- [INSTRUCTION]: Using the entries that follow, write out the line containing "just barely started.", the line containing "Summary to PDF?", and every line between them, exactly and nothing else.

╭─ AVAILABLE RECORDS

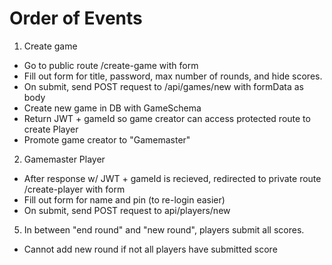 # Order of Events

1. Create game

- Go to public route /create-game with form
- Fill out form for title, password, max number of rounds, and hide scores.
- On submit, send POST request to /api/games/new with formData as body
- Create new game in DB with GameSchema
- Return JWT + gameId so game creator can access protected route to create Player
- Promote game creator to "Gamemaster"

2. Gamemaster Player

- After response w/ JWT + gameId is recieved, redirected to private route /create-player with form
- Fill out form for name and pin (to re-login easier)
- On submit, send POST request to api/players/new

5. In between "end round" and "new round", players submit all scores.

- Cannot add new round if not all players have submitted score
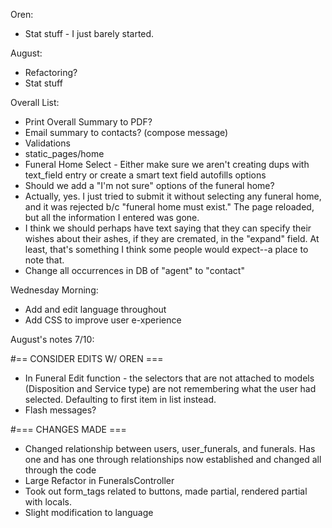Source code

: Oren:
<!-- * Links back to Menu -->
* Stat stuff - I just barely started.
<!-- * Add new expand fields to funeral show and overall show pages - it's ugly, but I did it. Also had to make changes to the strong params. -->

August:
* Refactoring?
* Stat stuff


Overall List:
* Print Overall Summary to PDF?
* Email summary to contacts? (compose message)
* Validations
* static_pages/home
* Funeral Home Select - Either make sure we aren't creating dups with text_field entry or create a smart text field autofills options
* Should we add a "I'm not sure" options of the funeral home?
* Actually, yes. I just tried to submit it without selecting any funeral home, and it was rejected b/c "funeral home must exist." The page reloaded, but all the information I entered was gone.
* I think we should perhaps have text saying that they can specify their wishes about their ashes, if they are cremated, in the "expand" field. At least, that's something I think some people would expect--a place to note that.
* Change all occurrences in DB of "agent" to "contact"

Wednesday Morning:
* Add and edit language throughout
* Add CSS to improve user e-xperience


August's notes 7/10:

  #== CONSIDER EDITS W/ OREN ===
  * In Funeral Edit function - the selectors that are not attached to models (Disposition and Service type) are not
      remembering what the user had selected. Defaulting to first item in list instead.
  * Flash messages?

  #=== CHANGES MADE ===
  * Changed relationship between users, user_funerals, and funerals. Has one and has one through relationships now
      established and changed all through the code
  * Large Refactor in FuneralsController
  * Took out form_tags related to buttons, made partial, rendered partial with locals.
  * Slight modification to language
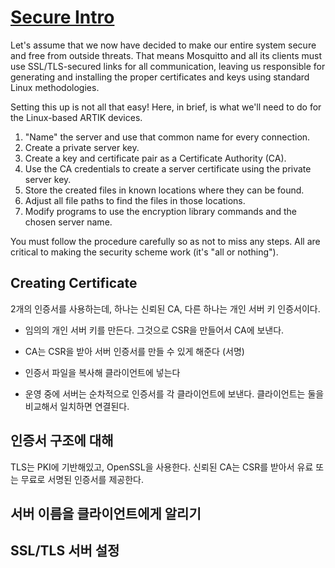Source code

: # [Secure Intro](https://developer.artik.io/documentation/advanced-concepts/secure/secure-intro.html)

Let's assume that we now have decided to make our entire system secure and free from outside threats. That means Mosquitto and all its clients must use SSL/TLS-secured links for all communication, leaving us responsible for generating and installing the proper certificates and keys using standard Linux methodologies.

Setting this up is not all that easy! Here, in brief, is what we'll need to do for the Linux-based ARTIK devices.

1. "Name" the server and use that common name for every connection.
2. Create a private server key.
3. Create a key and certificate pair as a Certificate Authority (CA).
4. Use the CA credentials to create a server certificate using the private server key.
5. Store the created files in known locations where they can be found.
6. Adjust all file paths to find the files in those locations.
7. Modify programs to use the encryption library commands and the chosen server name.

You must follow the procedure carefully so as not to miss any steps. All are critical to making the security scheme work (it's "all or nothing").

## Creating Certificate

2개의 인증서를 사용하는데, 하나는 신뢰된 CA, 다른 하나는 개인 서버 키 인증서이다.

* 임의의 개인 서버 키를 만든다. 그것으로 CSR을 만들어서 CA에 보낸다.

* CA는 CSR을 받아 서버 인증서를 만들 수 있게 해준다 (서명)

* 인증서 파일을 복사해 클라이언트에 넣는다

* 운영 중에 서버는 순차적으로 인증서를 각 클라이언트에 보낸다. 클라이언트는 둘을 비교해서 일치하면 연결된다.

## 인증서 구조에 대해

TLS는 PKI에 기반해있고, OpenSSL을 사용한다.
신뢰된 CA는 CSR를 받아서 유료 또는 무료로 서명된 인증서를 제공한다.

## 서버 이름을 클라이언트에게 알리기



## SSL/TLS 서버 설정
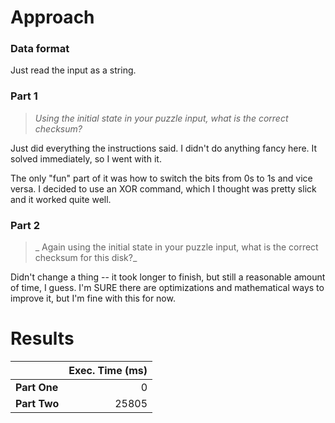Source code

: # Approach
### Data format

Just read the input as a string.

### Part 1
> _Using the initial state in your puzzle input, what is the correct checksum?_

Just did everything the instructions said. I didn't do anything fancy here. It solved immediately, so I went with it.

The only "fun" part of it was how to switch the bits from 0s to 1s and vice versa. I decided to use an XOR command, which
I thought was pretty slick and it worked quite well.

### Part 2
> _ Again using the initial state in your puzzle input, what is the correct checksum for this disk?_

Didn't change a thing -- it took longer to finish, but still a reasonable amount of time, I guess. I'm SURE there are
optimizations and mathematical ways to improve it, but I'm fine with this for now.

# Results

|              | Exec. Time (ms) |
|--------------|----------------:|
| **Part One** |               0 |
| **Part Two** |           25805 |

╰─

- [EXERCISE OUTPUT]:
* Stat stuff - I just barely started.
<!-- * Add new expand fields to funeral show and overall show pages - it's ugly, but I did it. Also had to make changes to the strong params. -->

August:
* Refactoring?
* Stat stuff


Overall List:
* Print Overall Summary to PDF?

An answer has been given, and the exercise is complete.